While all four presenters mentioned heavy metals in general and mercury in particular as likely contributors to the development of ASDs, they were silent on the role that mercury exposure from childhood vaccines has played in the autism epidemic of the late 20th and early 21st centuries.
Olmsted and Blaxill, however, trace the earliest known cases of autism directly to exposure to mercury in the 1930s, when its commercial use skyrocketed in agriculture, forestry and medicine, including vaccines.
Olmsted is an award-winning journalist whose experience includes stints as an original staff writer and editor at USA Today, senior editor at United Press International in Washington, and editor and reporter at daily papers in Illinois and New York.
Blaxill is the father of a daughter with autism who regularly speaks and writes on autism.
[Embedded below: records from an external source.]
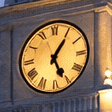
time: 5:05
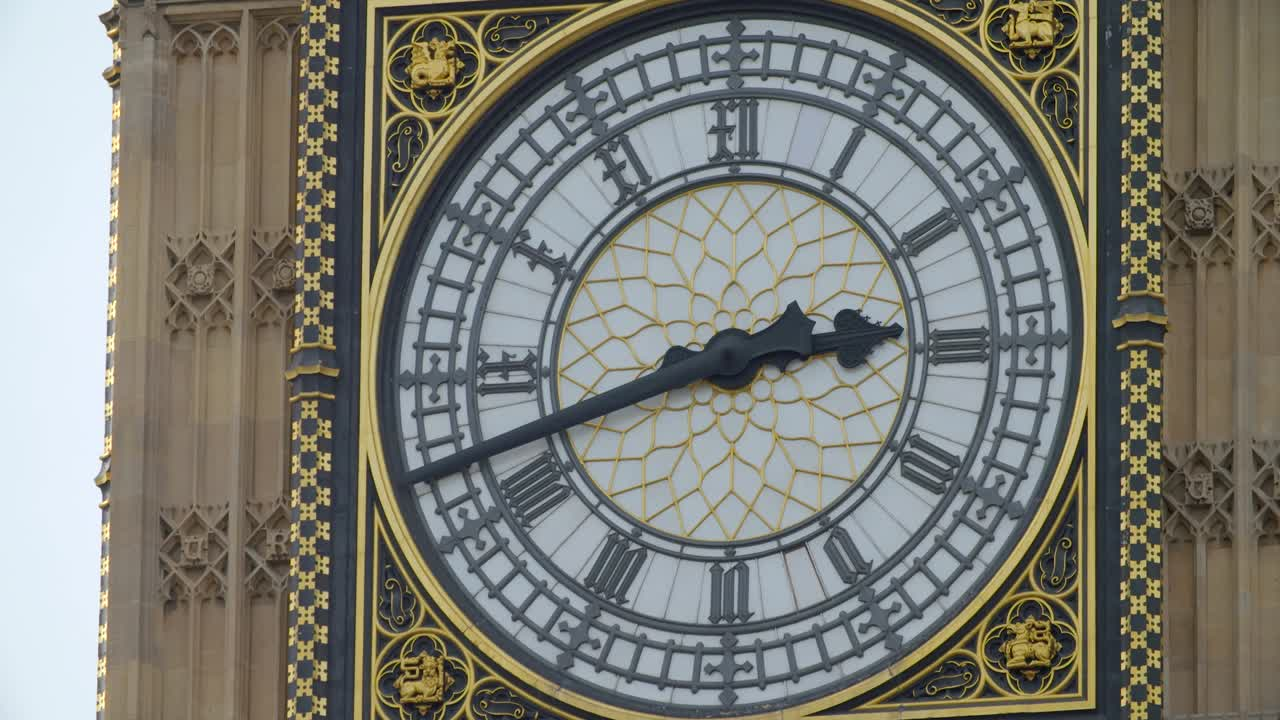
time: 2:42
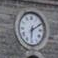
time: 6:10
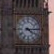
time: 4:14
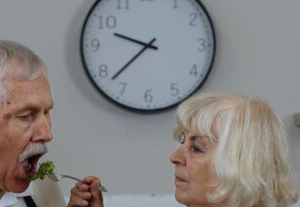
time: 9:37
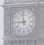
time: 8:58
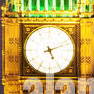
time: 5:11
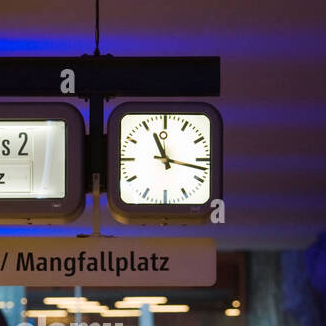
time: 11:17
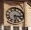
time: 5:15
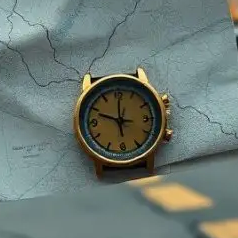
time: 5:48
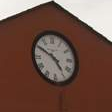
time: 4:50
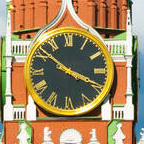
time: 3:51
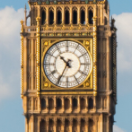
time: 10:34
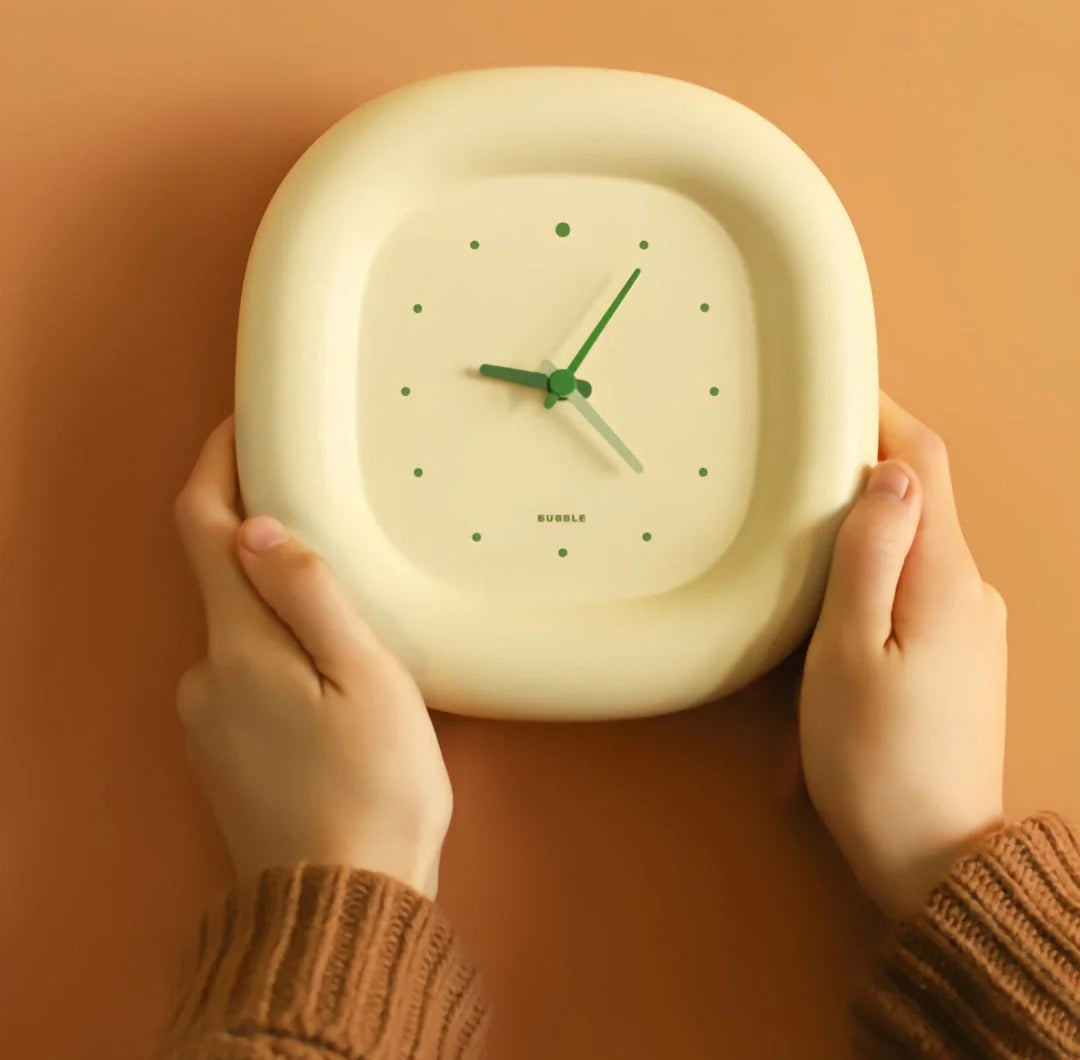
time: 9:05
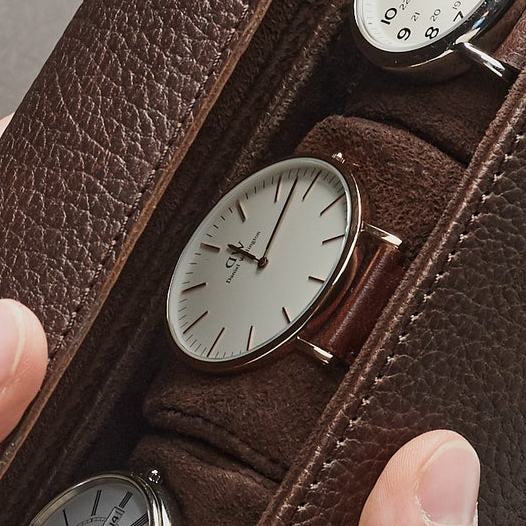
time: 10:02
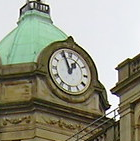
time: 12:56
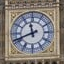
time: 11:41
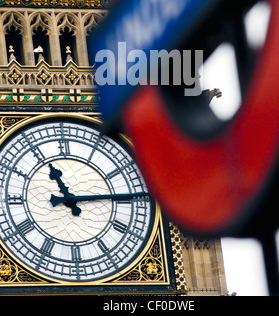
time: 11:14
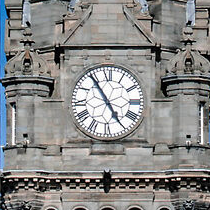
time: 4:54
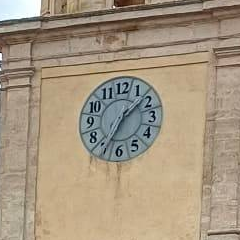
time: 1:34
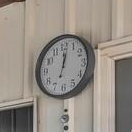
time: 12:01
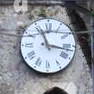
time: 11:16
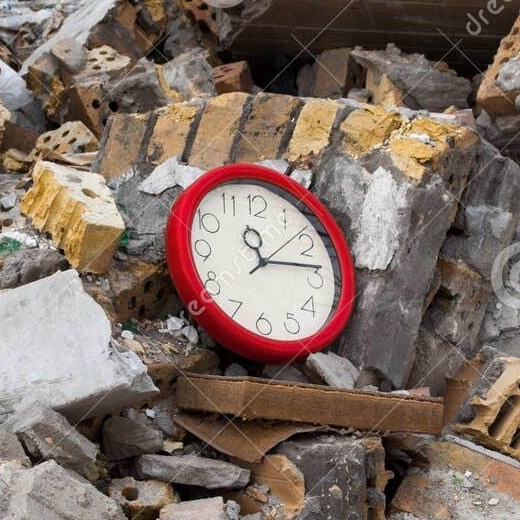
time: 11:13
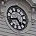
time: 4:42
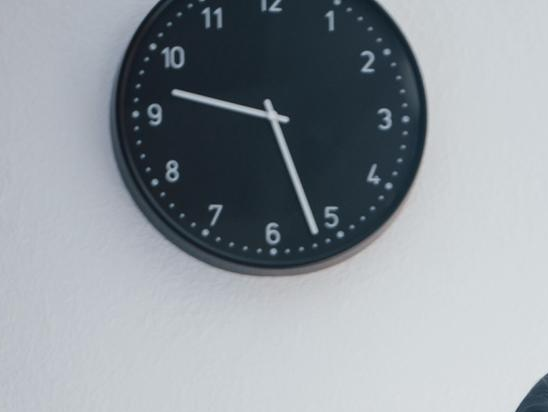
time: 9:26
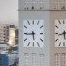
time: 5:44
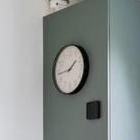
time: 1:43
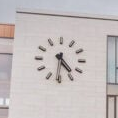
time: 4:31
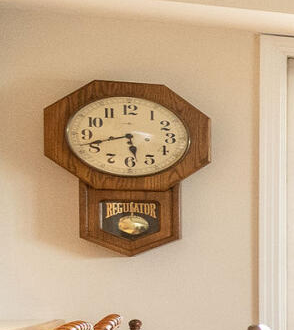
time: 5:41
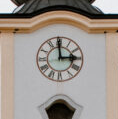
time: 2:59
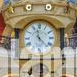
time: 11:22
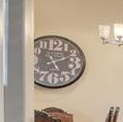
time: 5:11
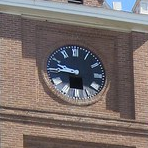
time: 9:45
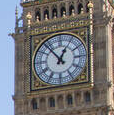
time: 12:53
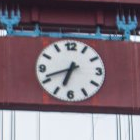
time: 6:41
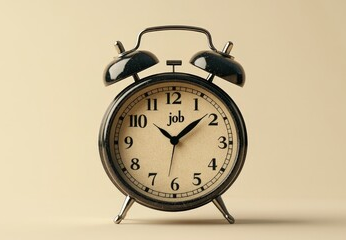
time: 10:08
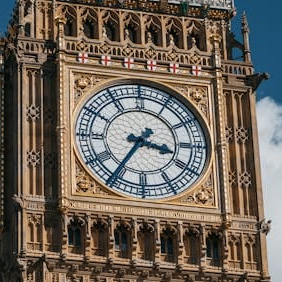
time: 3:35
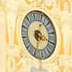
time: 6:19
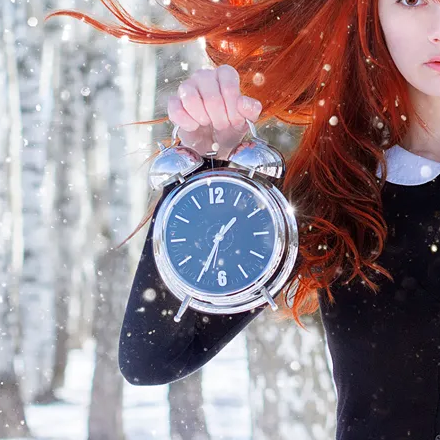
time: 1:34
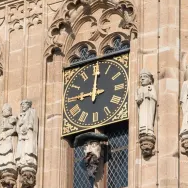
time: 9:00
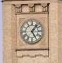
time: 5:06
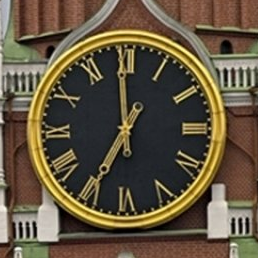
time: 6:59
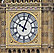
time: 10:03
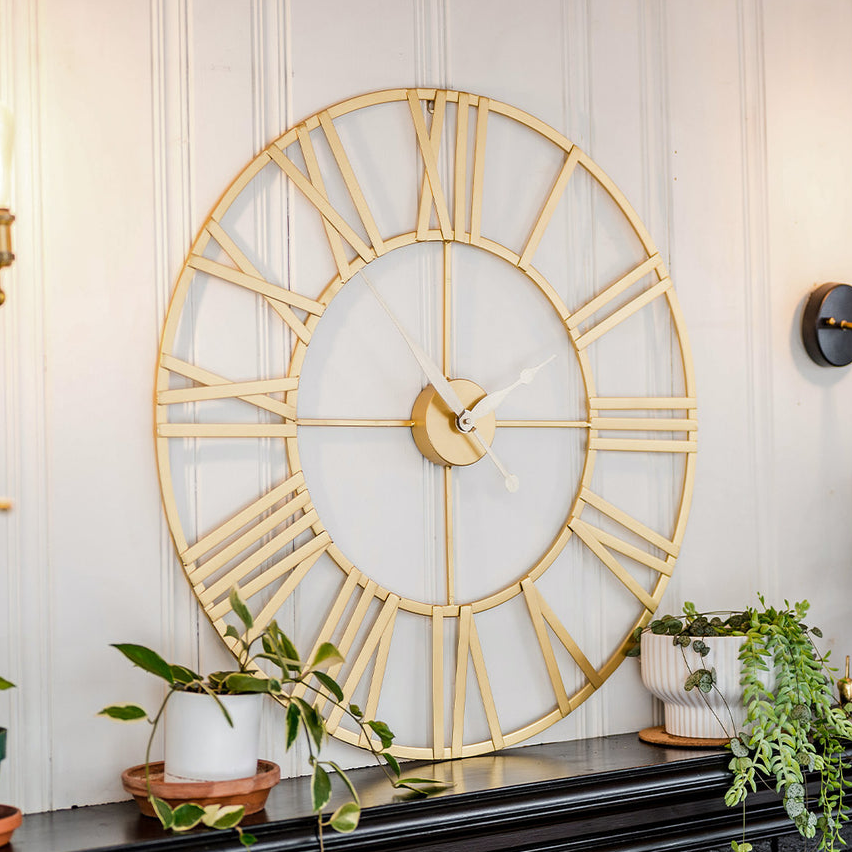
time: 2:00
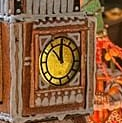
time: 11:52
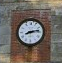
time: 8:13
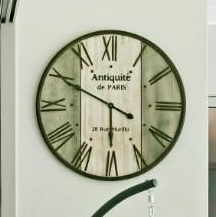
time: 5:49
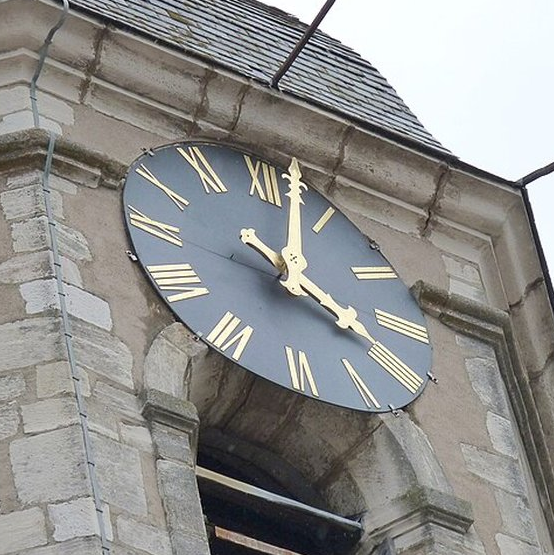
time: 4:02
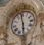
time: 5:58
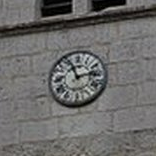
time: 11:13
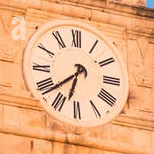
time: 6:38
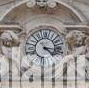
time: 4:16
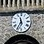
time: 11:35
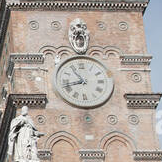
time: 10:42
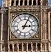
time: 3:04
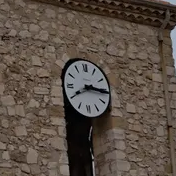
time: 8:15
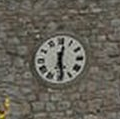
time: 12:28
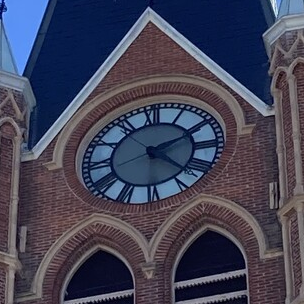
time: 2:21
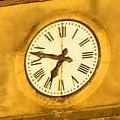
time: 6:47
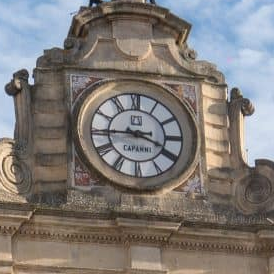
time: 3:44
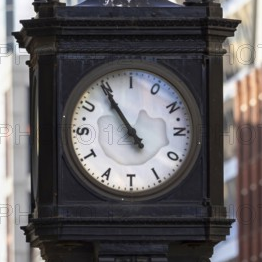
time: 10:55
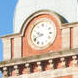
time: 9:41
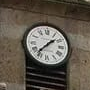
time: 1:37
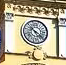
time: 10:20
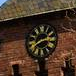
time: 2:40
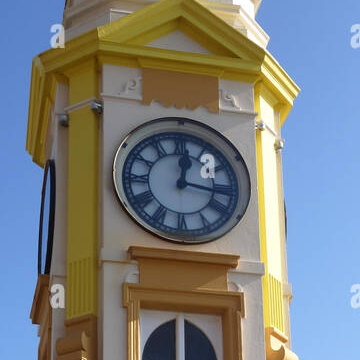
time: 12:17
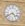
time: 4:40
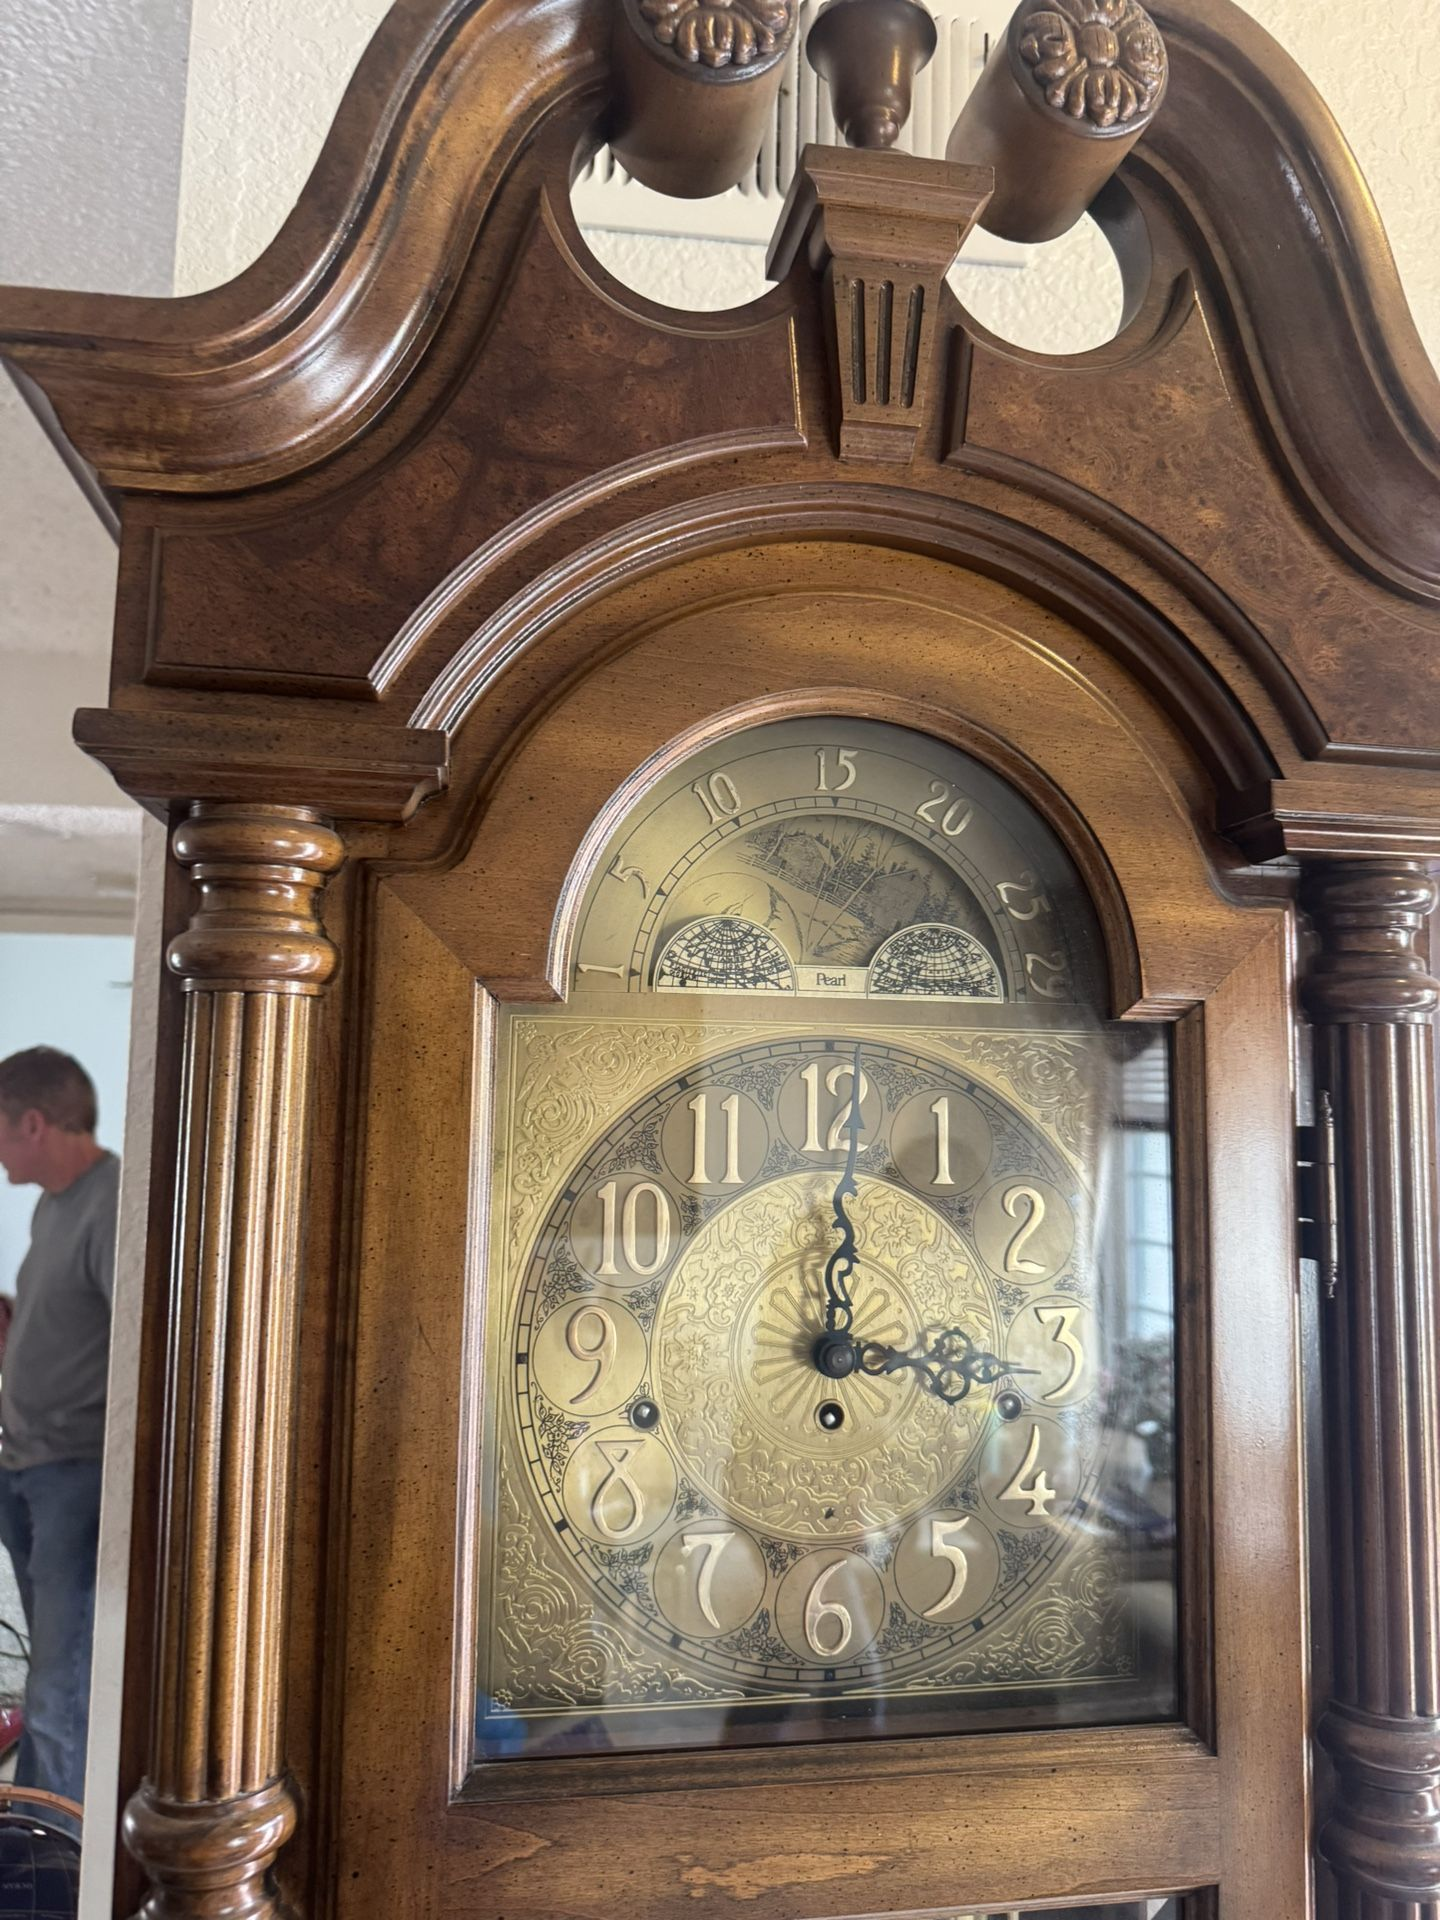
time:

He has published scholarly articles in several journals, including the International Journal of Toxicology, the Journal of Autism and Developmental Disorders and NeuroToxicology. He has also peer reviewed articles on autism for the New England Journal of Medicine, Pediatrics, the American Journal of Epidemiology and the International Journal of Toxicology.
Both are editors at the daily online news service Age of Autism.
Apparently the first to ever do so, Blaxill and Olmsted identified the first 11 cases of autism ever recorded in scientific literature by Johns Hopkins psychiatrist Dr. Leo Kanner in 1943. They reviewed their records, interviewed family members and met two of the actual study subjects. They found mercury exposure in the occupational and medical histories of each.
"Leo Kanner's original cases, linked only by this overlooked association with mercury, suggest that from the very beginning autism was an environmentally induced illness," the authors wrote, "-- a toxic injury rather than something inherited or inculcated."